====== INFORMATION SUPPLIED

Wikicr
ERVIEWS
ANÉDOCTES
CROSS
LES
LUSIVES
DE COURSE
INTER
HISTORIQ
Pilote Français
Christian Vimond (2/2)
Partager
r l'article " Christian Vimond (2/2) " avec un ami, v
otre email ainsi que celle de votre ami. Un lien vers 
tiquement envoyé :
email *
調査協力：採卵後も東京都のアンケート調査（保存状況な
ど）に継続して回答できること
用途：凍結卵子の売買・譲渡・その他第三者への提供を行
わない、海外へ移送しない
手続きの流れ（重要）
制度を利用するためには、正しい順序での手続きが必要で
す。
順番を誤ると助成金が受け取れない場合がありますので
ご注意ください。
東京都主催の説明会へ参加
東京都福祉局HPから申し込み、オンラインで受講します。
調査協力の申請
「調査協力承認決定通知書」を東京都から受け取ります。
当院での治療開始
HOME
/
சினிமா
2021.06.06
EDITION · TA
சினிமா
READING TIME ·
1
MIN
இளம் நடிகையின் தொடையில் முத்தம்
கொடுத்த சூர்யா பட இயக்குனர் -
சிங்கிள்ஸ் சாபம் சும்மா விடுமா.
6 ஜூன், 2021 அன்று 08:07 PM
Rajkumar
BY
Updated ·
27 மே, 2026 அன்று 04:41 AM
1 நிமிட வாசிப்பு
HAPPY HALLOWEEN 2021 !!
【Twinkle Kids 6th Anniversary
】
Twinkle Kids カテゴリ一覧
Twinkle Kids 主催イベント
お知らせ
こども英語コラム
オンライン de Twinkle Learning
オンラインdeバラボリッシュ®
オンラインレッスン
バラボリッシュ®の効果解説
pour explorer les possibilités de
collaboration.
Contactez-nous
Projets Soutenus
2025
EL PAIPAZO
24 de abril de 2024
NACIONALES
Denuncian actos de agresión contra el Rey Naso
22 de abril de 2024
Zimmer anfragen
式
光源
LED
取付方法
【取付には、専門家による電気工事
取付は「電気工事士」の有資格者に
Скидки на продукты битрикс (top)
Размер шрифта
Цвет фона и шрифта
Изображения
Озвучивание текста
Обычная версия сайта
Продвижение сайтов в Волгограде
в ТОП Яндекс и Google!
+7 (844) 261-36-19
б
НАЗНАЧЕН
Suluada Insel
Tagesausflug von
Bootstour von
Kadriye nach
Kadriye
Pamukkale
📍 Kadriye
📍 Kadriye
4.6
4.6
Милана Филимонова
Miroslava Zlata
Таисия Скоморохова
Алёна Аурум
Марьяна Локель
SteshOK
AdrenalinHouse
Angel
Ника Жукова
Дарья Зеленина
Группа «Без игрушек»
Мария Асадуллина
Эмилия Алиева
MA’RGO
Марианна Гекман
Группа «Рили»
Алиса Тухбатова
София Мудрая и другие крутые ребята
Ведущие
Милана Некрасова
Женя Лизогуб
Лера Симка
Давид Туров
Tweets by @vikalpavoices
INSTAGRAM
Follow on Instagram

============

:: WHAT IS EXPECTED ::
Go through the lines above. Select every one that has the string "Kadriye".

:: TASK OUTPUT ::
Kadriye nach
Kadriye
📍 Kadriye
📍 Kadriye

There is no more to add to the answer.